Una civiltà di pace è possibile
Smantellare la guerra a partire dal quotidiano
di Don Carlo Bellini, vicario Episcopale per la pastorale
Siamo sconvolti dalla guerra, con le sue inutili atrocità e crudeltà, da un modo di fare guerra che non conosce più regole e coinvolge senza vergogna i civili. Gli orrori e gli infiniti inganni della guerra ci assalgono, ci rattristano e quasi finiscono per stancarci. Vorremmo non parlarne più, magari non avere notizie. E invece dobbiamo parlarne e mettere in campo parole di verità, che diventino cultura e civiltà e aprano alla speranza. Cominciamo allora col dire che la violenza tra gli uomini non è naturale. Stiamo tornando ad abituarci all’idea che le questioni tra gli uomini si risolvono con la violenza, che la guerra c’è sempre stata e ci sarà sempre. Invece gli storici rivelano che la preistoria non era tanto violenta (Marylene Pathu Mathis, Prehistoire de la violence et de la guerre, Odile Jacob 2013) e anche oggi ci sono culture che non conoscono la violenza o la tengono ai margini del loro stile di vita. Così sono i Fore della Nuova Guinea, i Kung del deserto del Kalahari o i Senoi della Malesia occidentale (studi raccolti dall’antropologo Ashley Montagu morto nel 1992). La violenza non è geneticamente insita nell’uomo (a differenza dell’aggressività) ma è un tipico prodotto di natura e cultura. Dunque, è possibile lavorare per una cultura della nonviolenza, cultura in senso forte, non idealismo utopico di una minoranza ingenua. Addirittura possiamo smascherare una cultura della violenza che ha le sue radici nella mitologia babilonese in cui il cosmo nasce dal dio Marduk che mette ordine nell’universo facondo a pezzi Tiamat, divinità femminile portatrice di caos.

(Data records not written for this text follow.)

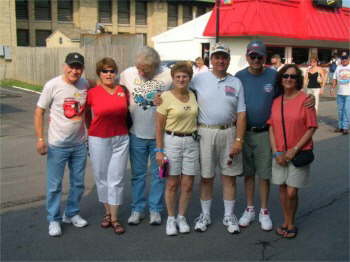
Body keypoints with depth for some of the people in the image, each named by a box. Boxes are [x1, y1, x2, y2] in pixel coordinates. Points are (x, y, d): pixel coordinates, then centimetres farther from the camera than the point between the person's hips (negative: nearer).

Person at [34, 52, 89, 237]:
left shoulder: (85, 85, -1)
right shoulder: (53, 85, -12)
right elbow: (39, 112, -7)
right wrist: (40, 139, -13)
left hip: (79, 144, 4)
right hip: (57, 145, -4)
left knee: (78, 183, 15)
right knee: (54, 185, 4)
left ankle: (72, 214, 33)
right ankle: (54, 220, 21)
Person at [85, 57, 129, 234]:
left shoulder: (123, 91, 1)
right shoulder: (92, 93, -5)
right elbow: (87, 114, 10)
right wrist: (91, 130, 12)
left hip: (121, 139, 1)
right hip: (98, 140, -1)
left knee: (116, 179, 3)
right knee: (102, 178, 10)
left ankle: (114, 218, 13)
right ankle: (107, 212, 29)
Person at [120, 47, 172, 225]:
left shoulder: (169, 76, -10)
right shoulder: (127, 74, -5)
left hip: (160, 135, -1)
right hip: (137, 134, 1)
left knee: (158, 175, 10)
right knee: (137, 174, 12)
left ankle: (155, 209, 24)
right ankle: (137, 209, 25)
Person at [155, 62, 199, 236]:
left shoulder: (193, 96, 6)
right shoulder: (166, 97, -7)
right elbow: (159, 126, -6)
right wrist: (159, 150, -9)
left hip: (191, 142, 4)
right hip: (172, 141, -4)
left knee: (187, 184, 7)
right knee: (172, 183, 3)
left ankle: (182, 217, 23)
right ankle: (171, 218, 19)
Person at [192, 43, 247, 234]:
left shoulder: (236, 83, 6)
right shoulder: (199, 79, 1)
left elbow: (241, 114, 3)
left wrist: (238, 140, -4)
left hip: (229, 132, 2)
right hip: (205, 133, -1)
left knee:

Da allora nelle nostre narrazioni l’eroe positivo riporta l’ordine usando una violenza “buona”, da Ulisse fino a Spiderman e nessuno (unica eccezione Gesù di Nazareth) risolve mai le questioni senza l’uso della violenza, neanche nei cartoni animati. Eppure, si potrebbe scrivere la storia raccontando anche gli eventi che hanno avuto per protagonisti donne e uomini nonviolenti ed è stato fatto, ma non viene insegnato. Così come esistono teologie nonviolente in tutte le tradizioni religiose che aspettano di essere scoperte. Anche dal punto di vista dell’evoluzione da più di un secolo si sa che non c’è solo la sopravvivenza del più forte ma anche del più solidale. Invece eccoci qui in una miseranda cultura del “prima noi poi gli altri”, in una comunicazione fatta di slogan e arroganza, in un mondo che assiste all’aumento della violenza tra i giovani (anche per gioco) alla quale lo Stato risponde con un aumento del controllo. In fondo non è sorprendente che siano possibili guerre orrende in un mondo che tutto sommato è diventato più tollerante nei confronti della violenza quotidiana. Certo ci scandalizziamo ma alla fine torniamo al gioco storico della faziosità e del prendere posizione. In fondo pensiamo che la pace tornerà solo quando tutte le battaglie saranno state combattute fino in fondo e dunque vinca il migliore.
Da questo pensiero malato dobbiamo uscire, prima di tutto coltivando la speranza che un altro modo di stare al mondo esista. Credo che non ci sia altra via che un lavoro minuzioso, capillare, quotidiano di educazione e pratica della nonviolenza; che si occupi anche di economia, scienza, psicologia, politica e tutto il resto, che cioè non si basi su una fumosità velleitaria di gente ingenua (l’Università di Modena è entrata a far parte della Rete delle Università per la Pace). Lo si può fare anche a Carpi, le persone coraggiose e intelligenti non mancano. Un’ultima parola sul cristianesimo. La nonviolenza non è solo una tecnica della gestione del conflitto, è una cultura e anche una spiritualità, laica e religiosa, di apertura all’altro e all’Altro. I credenti in Gesù, morto e risorto, potranno essere fermento per il futuro se prenderanno sul serio la radice nonviolenta della loro tradizione, senza tentennamenti nei confronti di tentazioni identitarie che tollerino la scomparsa del diverso da sé.